Bisnis.com, Jakarta – Jumlah penawaran umum perdana (IPO) di pasar modal Indonesia hingga kuartal III 2024 tercatat mengalami penurunan dibandingkan periode yang sama tahun lalu. Para analis memperkirakan aktivitas IPO akan tetap berada di bawah tekanan setidaknya hingga awal tahun depan, setelah Prabowo-Gibran mengambil alih jabatan ketua dan wakil ketua.

Maximilianus Nico Demus, Wakil Direktur Investasi dan Riset Pilarmas Investindo Securitas, menjelaskan pihaknya sedang mempertimbangkan untuk menunda IPO untuk saat ini, setidaknya hingga awal tahun depan.

“Tentu ada transisi pemerintahan yang tentunya akan berujung pada perubahan regulasi,” kata Nico, Senin (14/10/2024).

Menurut dia, pencatatan akan dilanjutkan bagi perusahaan yang sudah mencatatkan sahamnya untuk dicatatkan.

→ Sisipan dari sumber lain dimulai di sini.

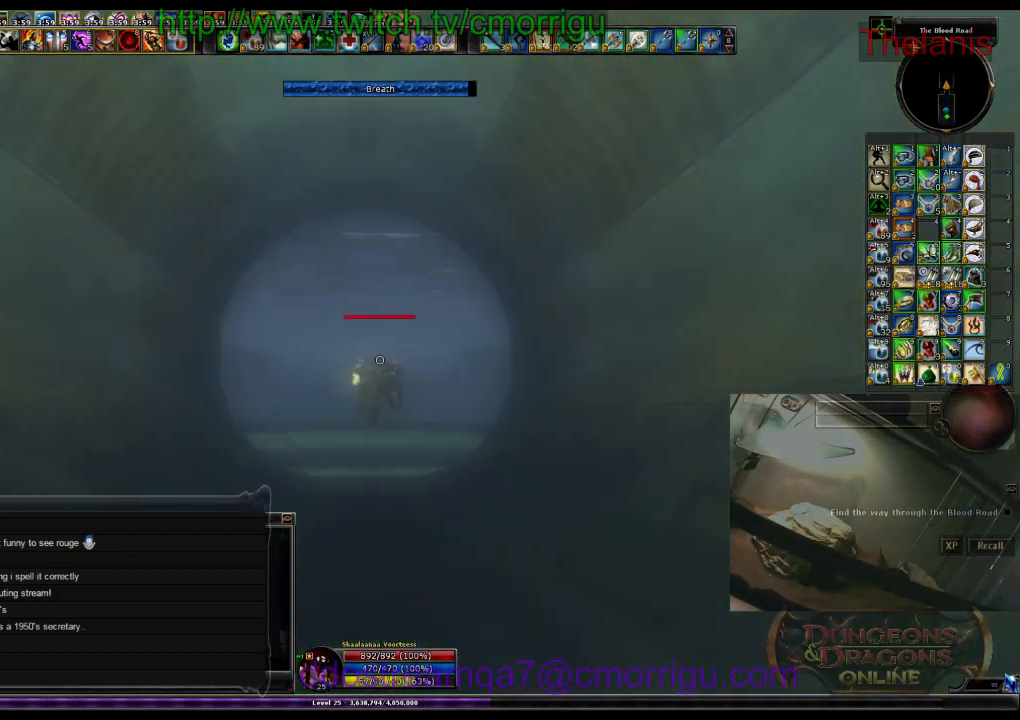
{"keys": ["w"], "events": []}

Namun, tambahnya, pelaku usaha yang belum mendaftar cenderung menunggu.

Selain itu, lanjut Niko, salah satu tugas tersulit pasar saham dalam hal IPO, menurut Niko, adalah mengembalikan kepercayaan calon emiten, pelaku pasar, dan investor agar bisa kembali masuk ke pasar modal.

Ia menambahkan, tantangan lain dalam IPO adalah otoritas terkait harus memastikan bahwa emiten tersebut secara fundamental layak dan memiliki potensi valuasi di masa depan.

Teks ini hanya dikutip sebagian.